In those old, romantic days,

Mighty were the soul’s commandments

To support, restrain, or raise!

Their rivalry was of the forbearing kind which existed between the two wives of that old crusader mentioned in the Orlandus of Kenelin Henry Digby, and which the first poet of our day[1] has thought it worth his while to embalm for all eternity in his “Armenian Lady’s Love.” But Elvira had another trusty friend in Sancho’s “master of the horse,” whom he was wont to leave behind him as deputy when he went to the wars. Don Pedro Sesse was a faithful minister and a merciful viceroy. A gallant soldier in his youth, he was an enemy to treachery and to everything that tended to infringe the laws of chivalry. He it was who had frustrated the designs of Garcia and Gonsalo, and had therefore earned their hatred. Elvira looked to him as her best guide and protector amidst the sorrows of her lot.
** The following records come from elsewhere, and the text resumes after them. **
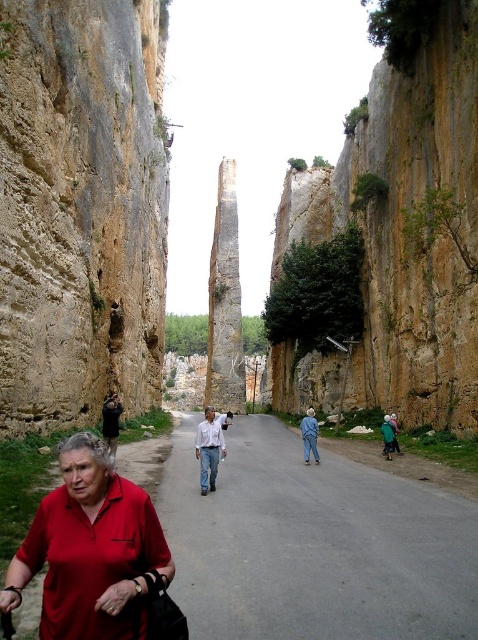
Question: Is smooth asphalt road at center to the right of light blue shirt at center from the viewer's perspective?

Choices:
 (A) yes
 (B) no

Answer: (A)

Question: Does smooth asphalt road at center have a larger size compared to blue denim jeans at center?

Choices:
 (A) yes
 (B) no

Answer: (B)

Question: Among these points, which one is farthest from the camera?

Choices:
 (A) (306, 433)
 (B) (108, 449)
 (C) (127, 604)
 (D) (423, 356)

Answer: (D)

Question: Can you confirm if smooth asphalt road at center is positioned to the left of blue denim jeans at center?

Choices:
 (A) yes
 (B) no

Answer: (A)

Question: Which of the following is the farthest from the observer?

Choices:
 (A) (202, 440)
 (B) (105, 404)

Answer: (B)

Question: Which of the following is the farthest from the observer?

Choices:
 (A) (108, 458)
 (B) (107, 444)
 (C) (239, 436)

Answer: (C)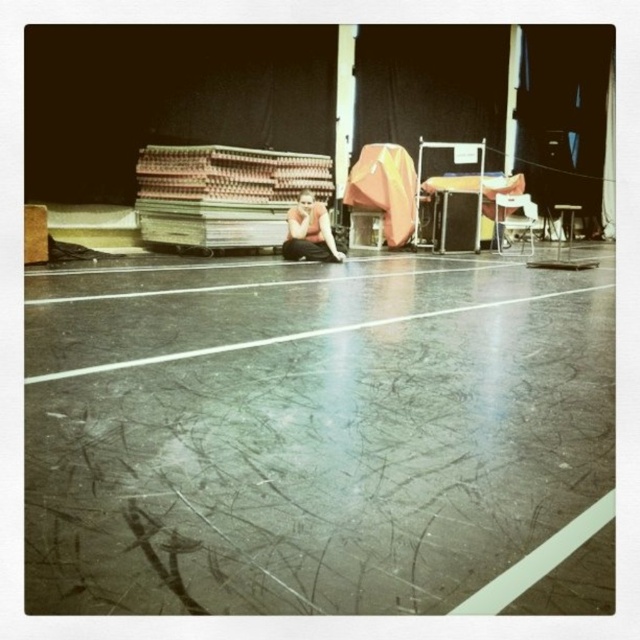
How distant is wooden planks at center from metallic silver chair at center-right?

wooden planks at center is 4.13 meters from metallic silver chair at center-right.

Can you confirm if wooden planks at center is positioned above metallic silver chair at center-right?

Yes, wooden planks at center is above metallic silver chair at center-right.

Is point (268, 177) in front of point (502, 220)?

Yes, point (268, 177) is closer to viewer.

Where is `wooden planks at center`? Image resolution: width=640 pixels, height=640 pixels. wooden planks at center is located at coordinates (221, 195).

Is matte black squat at center to the left of metallic silver chair at center-right from the viewer's perspective?

Yes, matte black squat at center is to the left of metallic silver chair at center-right.

Is point (294, 204) positioned after point (499, 240)?

No, it is in front of (499, 240).

Locate an element on the screen. matte black squat at center is located at coordinates (308, 232).

Based on the photo, does wooden planks at center appear under matte black squat at center?

Incorrect, wooden planks at center is not positioned below matte black squat at center.

Image resolution: width=640 pixels, height=640 pixels. Describe the element at coordinates (221, 195) in the screenshot. I see `wooden planks at center` at that location.

Where is `wooden planks at center`? The width and height of the screenshot is (640, 640). wooden planks at center is located at coordinates (221, 195).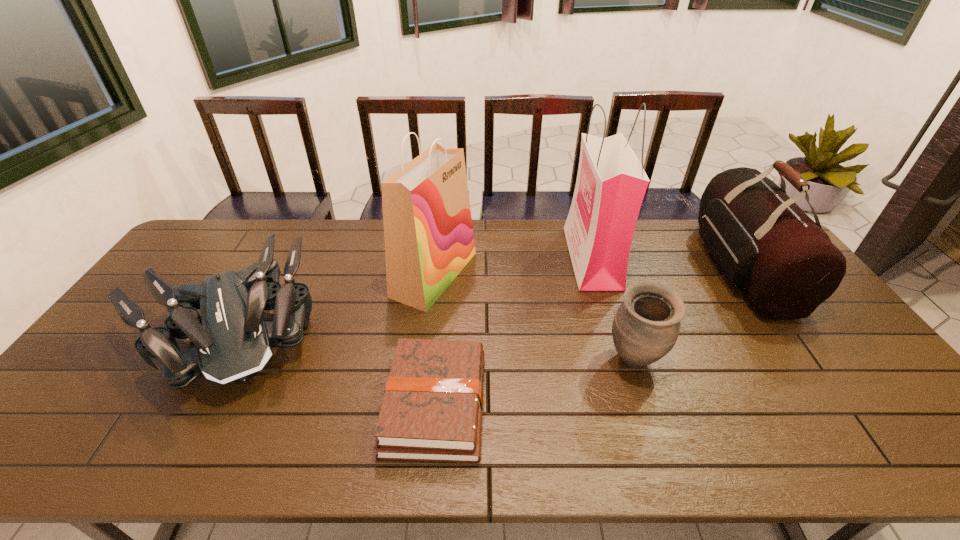
Where is `vacant region that satisfies the following two spatial constraints: 1. on the back side of the urn; 2. on the right side of the hardback book`? vacant region that satisfies the following two spatial constraints: 1. on the back side of the urn; 2. on the right side of the hardback book is located at coordinates (440, 360).

Find the location of a particular element. Image resolution: width=960 pixels, height=540 pixels. free space that satisfies the following two spatial constraints: 1. on the back side of the left shopping bag; 2. on the left side of the drone is located at coordinates (260, 274).

Find the location of a particular element. vacant space that satisfies the following two spatial constraints: 1. on the front pocket of the duffel bag; 2. on the front side of the shortest object is located at coordinates (836, 404).

The height and width of the screenshot is (540, 960). I want to click on free space that satisfies the following two spatial constraints: 1. on the front side of the hardback book; 2. on the right side of the left shopping bag, so click(x=419, y=404).

Where is `vacant point that satisfies the following two spatial constraints: 1. on the front-facing side of the right shopping bag; 2. on the front side of the drone`? This screenshot has height=540, width=960. vacant point that satisfies the following two spatial constraints: 1. on the front-facing side of the right shopping bag; 2. on the front side of the drone is located at coordinates point(614,332).

I want to click on vacant space that satisfies the following two spatial constraints: 1. on the front-facing side of the right shopping bag; 2. on the right side of the urn, so click(623, 360).

The image size is (960, 540). I want to click on free space that satisfies the following two spatial constraints: 1. on the front-facing side of the urn; 2. on the right side of the right shopping bag, so click(623, 360).

The height and width of the screenshot is (540, 960). What are the coordinates of `free space that satisfies the following two spatial constraints: 1. on the front side of the fourth tallest object; 2. on the right side of the drone` in the screenshot? It's located at [211, 360].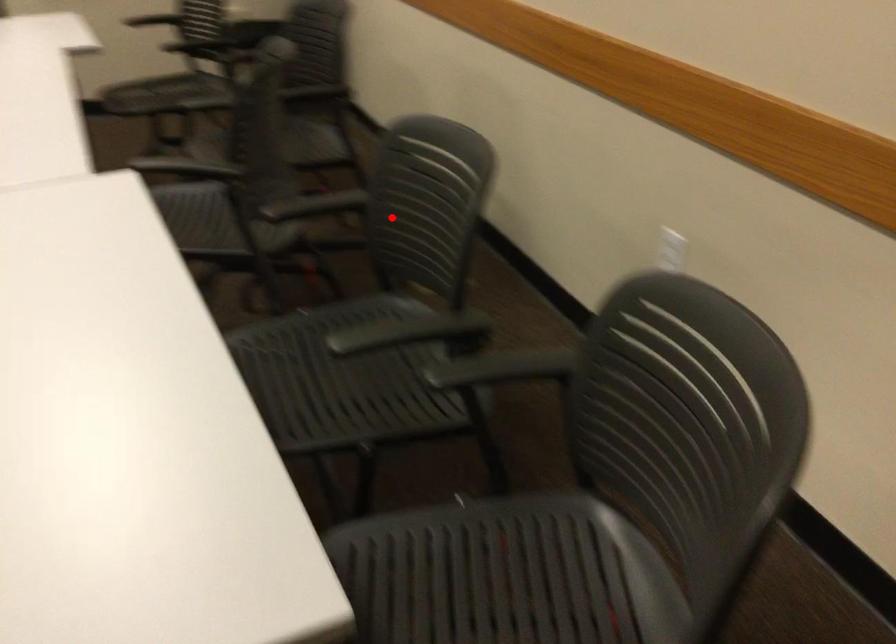
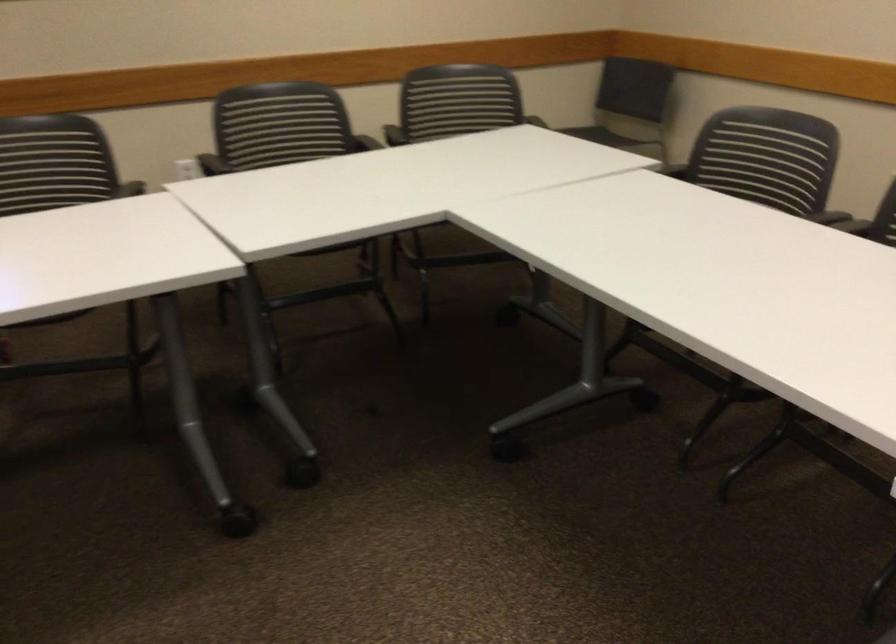
Question: A red point is marked in image1. In image2, is the corresponding 3D point closer to the camera or farther? Reply with the corresponding letter.

Choices:
 (A) The corresponding 3D point is closer.
 (B) The corresponding 3D point is farther.

Answer: (B)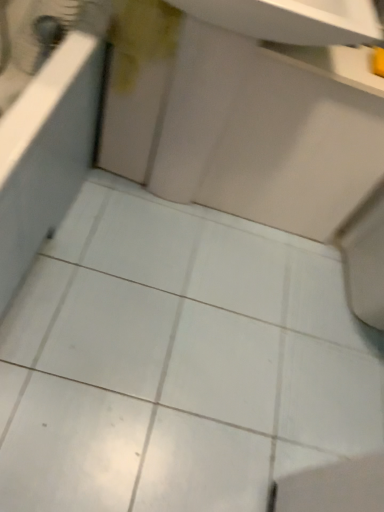
Question: Are white glossy sink at center and white glossy bath at left far apart?

Choices:
 (A) yes
 (B) no

Answer: (B)

Question: Is white glossy sink at center aimed at white glossy bath at left?

Choices:
 (A) yes
 (B) no

Answer: (B)

Question: Is white glossy bath at left a part of white glossy sink at center?

Choices:
 (A) yes
 (B) no

Answer: (B)

Question: Considering the relative positions of white glossy sink at center and white glossy bath at left in the image provided, is white glossy sink at center to the right of white glossy bath at left from the viewer's perspective?

Choices:
 (A) yes
 (B) no

Answer: (A)

Question: Does white glossy sink at center have a greater height compared to white glossy bath at left?

Choices:
 (A) yes
 (B) no

Answer: (A)

Question: Is white glossy sink at center outside white glossy bath at left?

Choices:
 (A) yes
 (B) no

Answer: (A)

Question: Does white glossy bath at left come in front of white glossy sink at center?

Choices:
 (A) no
 (B) yes

Answer: (B)

Question: Are white glossy bath at left and white glossy sink at center far apart?

Choices:
 (A) no
 (B) yes

Answer: (A)

Question: From the image's perspective, is white glossy bath at left located beneath white glossy sink at center?

Choices:
 (A) no
 (B) yes

Answer: (B)

Question: Is white glossy sink at center located within white glossy bath at left?

Choices:
 (A) no
 (B) yes

Answer: (A)

Question: Does white glossy bath at left have a smaller size compared to white glossy sink at center?

Choices:
 (A) yes
 (B) no

Answer: (B)

Question: Considering the relative sizes of white glossy bath at left and white glossy sink at center in the image provided, is white glossy bath at left shorter than white glossy sink at center?

Choices:
 (A) yes
 (B) no

Answer: (A)

Question: Considering the positions of white glossy sink at center and white glossy bath at left in the image, is white glossy sink at center wider or thinner than white glossy bath at left?

Choices:
 (A) wide
 (B) thin

Answer: (B)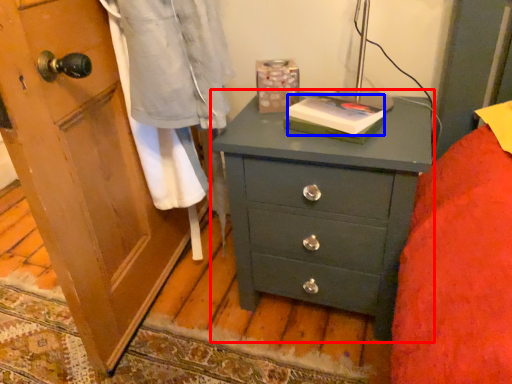
Question: Among these objects, which one is nearest to the camera, chest of drawers (highlighted by a red box) or book (highlighted by a blue box)?

Choices:
 (A) chest of drawers
 (B) book

Answer: (A)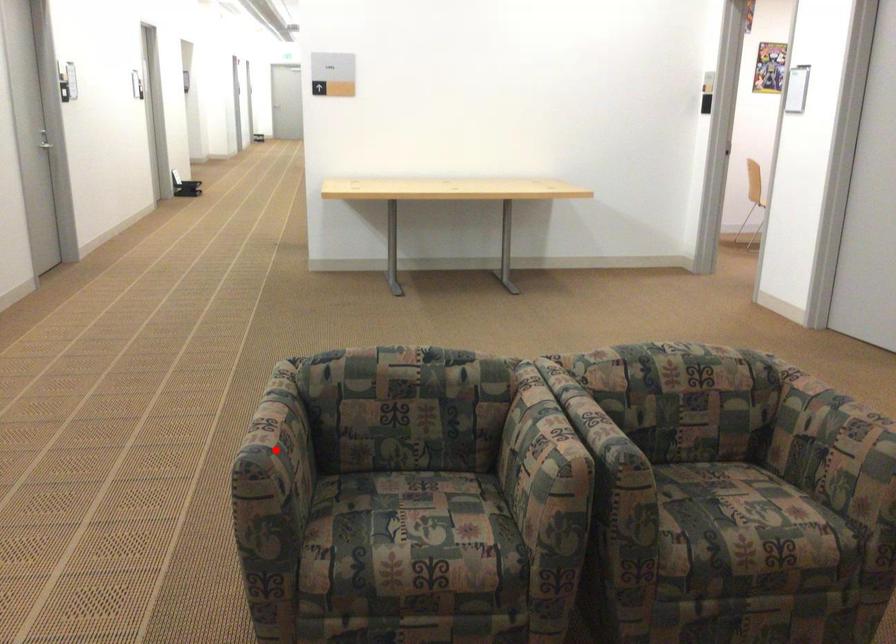
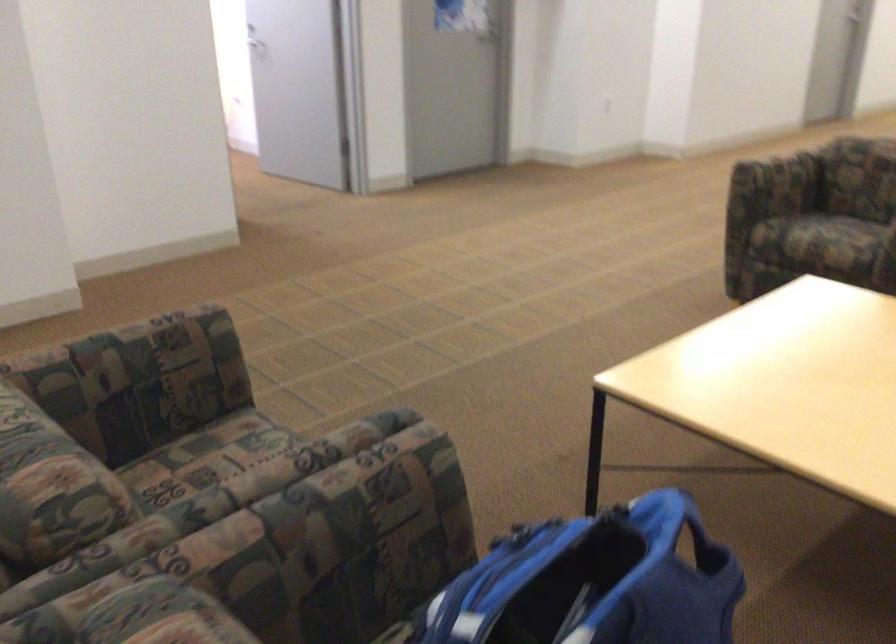
Question: I am providing you with two images of the same scene from different viewpoints. A red point is marked on the first image. Is the red point's position out of view in image 2?

Choices:
 (A) Yes
 (B) No

Answer: (A)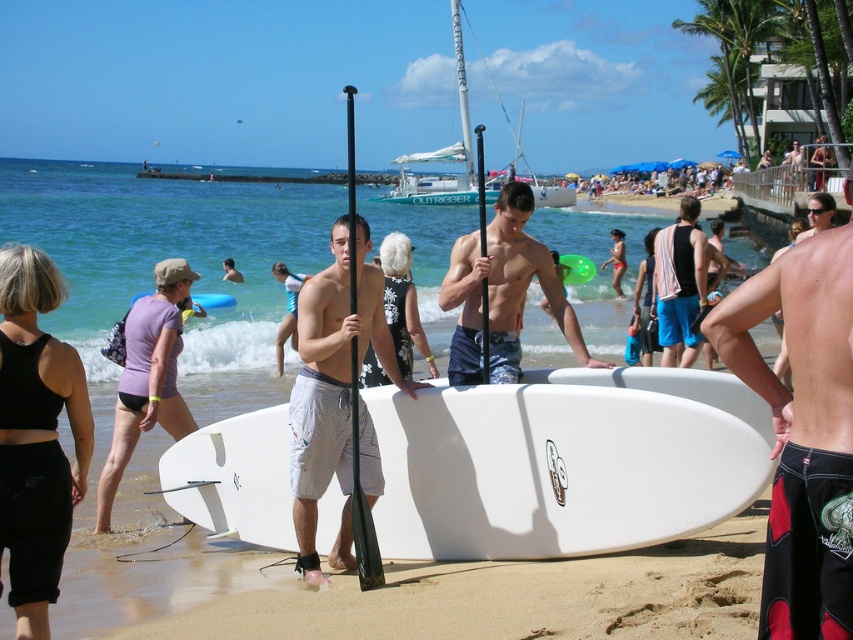
Question: Is black fabric shorts at lower left below matte blue shorts at center?

Choices:
 (A) no
 (B) yes

Answer: (B)

Question: Does white smooth surfboard at center have a smaller size compared to white mesh shorts at center?

Choices:
 (A) no
 (B) yes

Answer: (A)

Question: Which point is farther to the camera?

Choices:
 (A) (819, 595)
 (B) (544, 381)
 (C) (572, 284)

Answer: (C)

Question: Estimate the real-world distances between objects in this image. Which object is farther from the black textured board shorts at center?

Choices:
 (A) white smooth surfboard at center
 (B) matte blue shorts at center

Answer: (B)

Question: Is black textured board shorts at center below matte blue shorts at center?

Choices:
 (A) yes
 (B) no

Answer: (A)

Question: Considering the real-world distances, which object is closest to the white smooth surfboard at center?

Choices:
 (A) white matte surfboard at center
 (B) black fabric shorts at lower left
 (C) black textured board shorts at center
 (D) white mesh shorts at center

Answer: (D)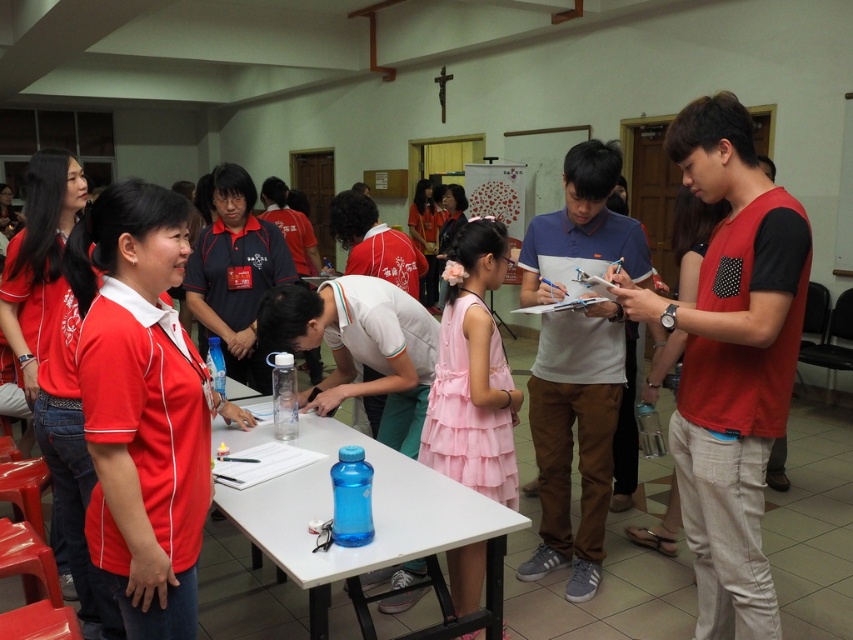
Does blue plastic table at center come behind pink satin dress at center?

No, it is in front of pink satin dress at center.

Is blue plastic table at center to the right of pink satin dress at center from the viewer's perspective?

No, blue plastic table at center is not to the right of pink satin dress at center.

Which is in front, point (347, 426) or point (485, 269)?

Point (485, 269) is more forward.

Where is `blue plastic table at center`? The width and height of the screenshot is (853, 640). blue plastic table at center is located at coordinates (373, 522).

Is point (460, 516) closer to camera compared to point (552, 304)?

Yes, point (460, 516) is closer to viewer.

Is point (244, 445) positioned after point (537, 278)?

No, it is in front of (537, 278).

Image resolution: width=853 pixels, height=640 pixels. What do you see at coordinates (373, 522) in the screenshot? I see `blue plastic table at center` at bounding box center [373, 522].

Image resolution: width=853 pixels, height=640 pixels. Identify the location of blue plastic table at center. (373, 522).

Is pink satin dress at center above white paper at center?

No.

Which is more to the right, pink satin dress at center or white paper at center?

Positioned to the right is white paper at center.

Is point (492, 476) farther from camera compared to point (561, 289)?

No, (492, 476) is closer to viewer.

You are a GUI agent. You are given a task and a screenshot of the screen. Output one action in this format:
    pyautogui.click(x=<x>, y=<y>)
    Task: Click on the pink satin dress at center
    
    Given the screenshot: What is the action you would take?
    pyautogui.click(x=473, y=372)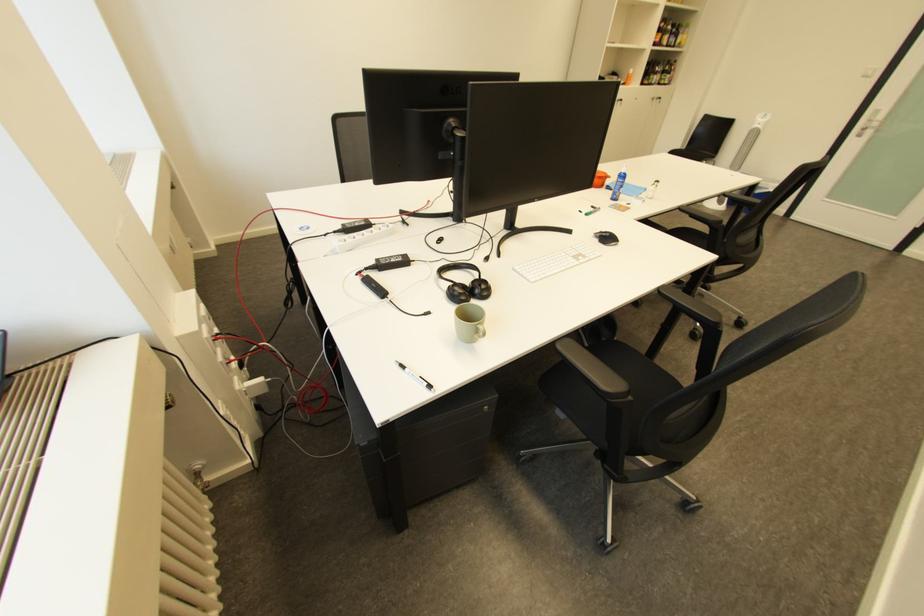
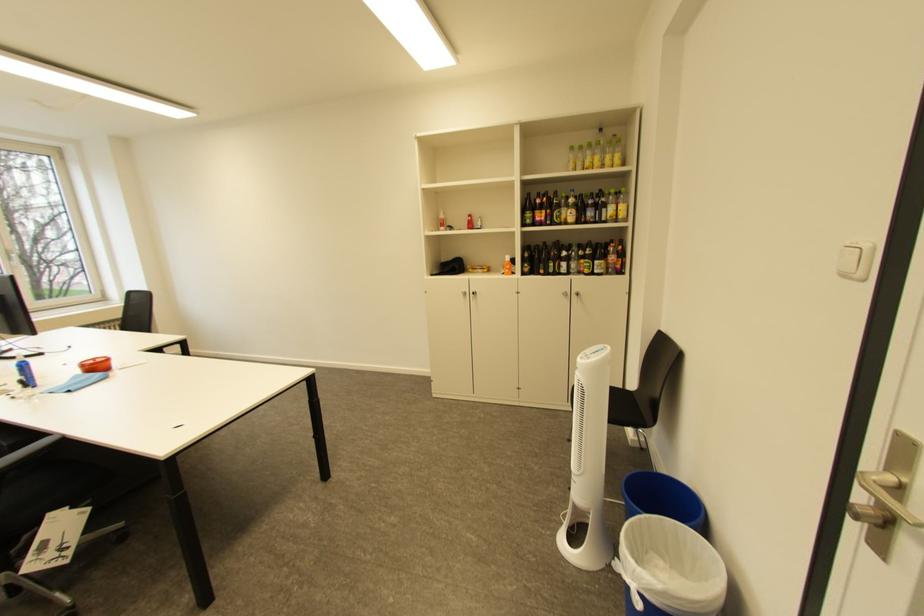
Where in the second image is the point corresponding to point (873, 77) from the first image?

(855, 277)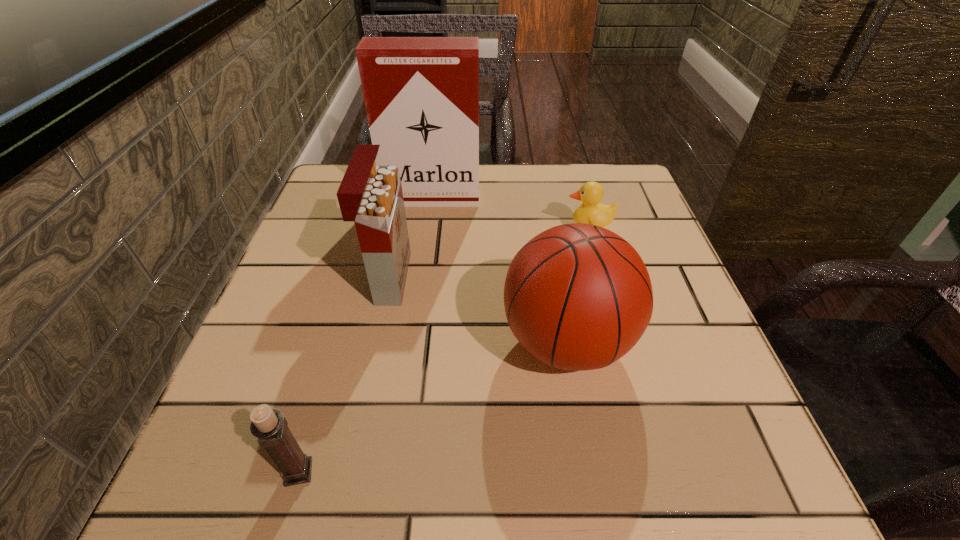
Identify the location of the taller cigarette case. (421, 94).

Identify the location of the tallest object. (421, 94).

Find the location of a particular element. The height and width of the screenshot is (540, 960). the shorter cigarette case is located at coordinates (370, 195).

Where is `basketball`? The width and height of the screenshot is (960, 540). basketball is located at coordinates (577, 296).

This screenshot has height=540, width=960. Find the location of `the fourth tallest object`. the fourth tallest object is located at coordinates (269, 425).

You are a GUI agent. You are given a task and a screenshot of the screen. Output one action in this format:
    pyautogui.click(x=<x>, y=<y>)
    Task: Click on the nearest object
    The image size is (960, 540).
    Given the screenshot: What is the action you would take?
    pyautogui.click(x=269, y=425)

Identify the location of the fourth nearest object. (591, 193).

Where is `the shortest object`? The width and height of the screenshot is (960, 540). the shortest object is located at coordinates (591, 193).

In this state was the kingdom of Navarre, when the news came of a great victory gained by Sancho over the Moors of Corduba, a place at that time the metropolis of Moorish Spain. As this event was considered a decisive blow to the hopes entertained by the Moors of obtaining possession of Castile, which was their principal object, Sancho’s speedy return, after an absence of several years, was anticipated at home, and great were the preparations made for his triumphal entry to the fortress of Najara, where was the royal palace and the residence of the chief nobility. In the midst of these preparations, however, matters took place which turned the palace into a scene of mourning and dismay.

Don Pedro had a beautiful daughter named Blanca, whom the unprincipled Garcia had long but vainly tried to influence by his dishonourable proposals. The virtuous Blanca repelled his advances with proper scorn; and when at length he found that he could not obtain her willing consent, he determined to carry her off by violence. An opportunity soon arrived. Blanca was sitting alone one day in her garden, enjoying the loveliness of the prospect that stretched from the terrace-foot to the summits of the distant mountains, when Garcia, who had been waiting for a favourable moment, seized her in his arms, and bore her away towards a spot where he had horses and attendants ready for the accomplishment of his villanous project. Before the maiden was out of the reach of aid from such as might be disposed to assist her, her shrieks were heard by Ramiro, who happened to be sauntering near the place. He was at her side in an instant with his drawn sword in his hand.

“Ruffian, desist!” exclaimed he, with wrath in his voice and eye, as, passing his left arm round the waist of Blanca, he waved his armed right hand before the ravisher’s face; “though thou bearest my father’s blood in thy degenerate veins, it shall dye the turf at our feet, if thou loosest not hold of this maiden.”